Where f, x, y, and z do not involve the Applicative primitives at all. That is, every expression in an applicative functor A can be seen as lifting some pure function f over a number of arguments in A.

Note that this reasoning is lost when the applicative happens to be a monad and the expressions involve flatMap. The applicative laws amount to saying that the arguments to map, map2, map3, etc can be reasoned about independently, and an expression like flatMap(x)(f) explicitly introduces a dependency (so that the result of f depends on x). See the note above on "The cost of power".

Applicatives in Scalaz

The Scalaz library provides an Applicative trait.
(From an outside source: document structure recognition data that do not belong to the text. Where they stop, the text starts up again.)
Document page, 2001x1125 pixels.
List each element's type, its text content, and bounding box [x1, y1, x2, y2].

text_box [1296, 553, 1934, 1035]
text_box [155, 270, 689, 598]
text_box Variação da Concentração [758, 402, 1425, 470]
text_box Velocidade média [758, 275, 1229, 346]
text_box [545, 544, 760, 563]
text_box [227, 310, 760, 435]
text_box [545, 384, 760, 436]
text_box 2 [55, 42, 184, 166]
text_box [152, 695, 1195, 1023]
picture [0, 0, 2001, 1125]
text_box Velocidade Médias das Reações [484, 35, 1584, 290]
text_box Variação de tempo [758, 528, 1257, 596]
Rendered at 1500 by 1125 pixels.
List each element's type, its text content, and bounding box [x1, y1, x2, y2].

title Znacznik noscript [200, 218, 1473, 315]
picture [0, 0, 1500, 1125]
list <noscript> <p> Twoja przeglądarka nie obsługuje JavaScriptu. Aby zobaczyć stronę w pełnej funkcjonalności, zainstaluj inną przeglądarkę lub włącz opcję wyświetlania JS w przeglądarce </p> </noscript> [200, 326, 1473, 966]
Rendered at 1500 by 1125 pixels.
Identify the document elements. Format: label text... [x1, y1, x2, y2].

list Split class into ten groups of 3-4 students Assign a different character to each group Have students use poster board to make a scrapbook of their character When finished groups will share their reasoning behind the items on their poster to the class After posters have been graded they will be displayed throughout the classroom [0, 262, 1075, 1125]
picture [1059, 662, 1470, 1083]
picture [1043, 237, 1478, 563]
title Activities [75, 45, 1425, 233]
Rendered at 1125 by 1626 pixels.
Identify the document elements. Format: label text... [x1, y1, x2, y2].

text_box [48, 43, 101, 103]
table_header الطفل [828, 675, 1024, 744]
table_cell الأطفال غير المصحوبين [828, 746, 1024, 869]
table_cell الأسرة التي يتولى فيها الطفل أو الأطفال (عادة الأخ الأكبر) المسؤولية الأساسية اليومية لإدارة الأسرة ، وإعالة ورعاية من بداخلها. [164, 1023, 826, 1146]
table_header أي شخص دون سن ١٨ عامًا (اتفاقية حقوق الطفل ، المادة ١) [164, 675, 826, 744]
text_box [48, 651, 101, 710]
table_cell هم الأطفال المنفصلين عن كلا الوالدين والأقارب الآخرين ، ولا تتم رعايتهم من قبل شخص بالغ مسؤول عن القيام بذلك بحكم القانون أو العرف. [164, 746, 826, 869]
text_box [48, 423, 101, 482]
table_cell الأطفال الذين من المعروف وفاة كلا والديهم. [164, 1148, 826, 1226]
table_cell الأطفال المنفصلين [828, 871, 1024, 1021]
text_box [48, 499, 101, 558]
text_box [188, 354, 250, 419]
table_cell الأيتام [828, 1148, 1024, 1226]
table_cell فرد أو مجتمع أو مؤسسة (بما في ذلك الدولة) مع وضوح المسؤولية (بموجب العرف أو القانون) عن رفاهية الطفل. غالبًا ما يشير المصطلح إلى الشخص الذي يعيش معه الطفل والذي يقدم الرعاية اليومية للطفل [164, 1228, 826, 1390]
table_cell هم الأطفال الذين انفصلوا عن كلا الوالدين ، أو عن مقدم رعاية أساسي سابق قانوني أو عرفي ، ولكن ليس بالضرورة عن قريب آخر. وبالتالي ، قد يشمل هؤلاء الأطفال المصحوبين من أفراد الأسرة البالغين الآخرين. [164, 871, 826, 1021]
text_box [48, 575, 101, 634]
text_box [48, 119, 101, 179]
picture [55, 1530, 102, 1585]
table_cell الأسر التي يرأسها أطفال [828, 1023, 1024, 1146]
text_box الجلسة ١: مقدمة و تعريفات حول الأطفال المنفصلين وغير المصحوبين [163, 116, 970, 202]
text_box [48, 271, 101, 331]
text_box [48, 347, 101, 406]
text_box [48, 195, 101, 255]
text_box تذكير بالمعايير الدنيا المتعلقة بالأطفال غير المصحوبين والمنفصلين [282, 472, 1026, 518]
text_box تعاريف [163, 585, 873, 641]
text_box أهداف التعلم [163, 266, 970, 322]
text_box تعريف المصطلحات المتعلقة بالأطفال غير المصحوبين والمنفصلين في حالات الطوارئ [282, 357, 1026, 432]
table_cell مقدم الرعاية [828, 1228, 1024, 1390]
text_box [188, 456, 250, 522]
In this trait, map2 et al are called lift2, lift3, and so on.

The scalaz.syntax.applicative object supplies implicit syntax for applicatives to lift a function of arbitrary arity:

(x |@| y |@| z)(f)

This is equivalent to lift3(x, y, z)(f).

Traversable functors

For further reading on traversable functors, see:

The Essence of the Iterator Pattern, by Jeremy Gibbons and Bruno Oliveira. Published in Mathematically-Structured Functional Programming, 2006.

Applicative Programming with Effects, by Conor McBride and Ross Paterson. Published in Journal of Functional Programming, 2008.

An Investigation of the Laws of Traversals, by Mauro Jaskelioff and Ondrej Rypacek, published in Mathematically-Structured Functional Programming, 2012.

Laws of traversable functors

Traverse[T[_]] has two laws. There are many ways to state them, but here is one:

  • Identity law: sequence[Id,A](xs) = xs. That is, traversing in the identity applicative (type Id[X] = X) has no effect.
  • Fusion law: sequence[({type f[x] = F[G[x]]})#f, A](xs) = map(sequence[F,G[A]](xs))(sequence[G,A]). That is, traversal in F[_] followed by traversal in G[_] can be fused into one traversal in the composite applicative F[G[_]].
Composing traversable monads

The book contains an exercise to combine two monads into a composite one when one of them has a Traverse instance. While the types always allow this, the result fails to meet the monad laws unless the traversable monad is also a commutative monad. Two examples of commutative monads are Reader and Option. Two examples of monads that are not commutative are List and State.

See the Wikipedia article on the "distributive law between monads" and a more in-depth article on n-lab.

Monad transformers

A monad transformer is a data type that composes a particular monad with any other monad, giving us a composite monad that shares the behavior of both.

There is no general way of composing monads. Therefore we have to have a specific transformer for each monad.

For example, OptionT is a monad transformer that adds the behavior of Option to any other monad. The type OptionT[M, A] behaves like the composite monad M[Option[_]]. Its flatMap method binds over both the M and the Option inside, saving us from having to do the gymanstics of binding over both.

Scalaz provides many more monad transformers, including StateT, WriterT, EitherT, and ReaderT (also known as Kleisli).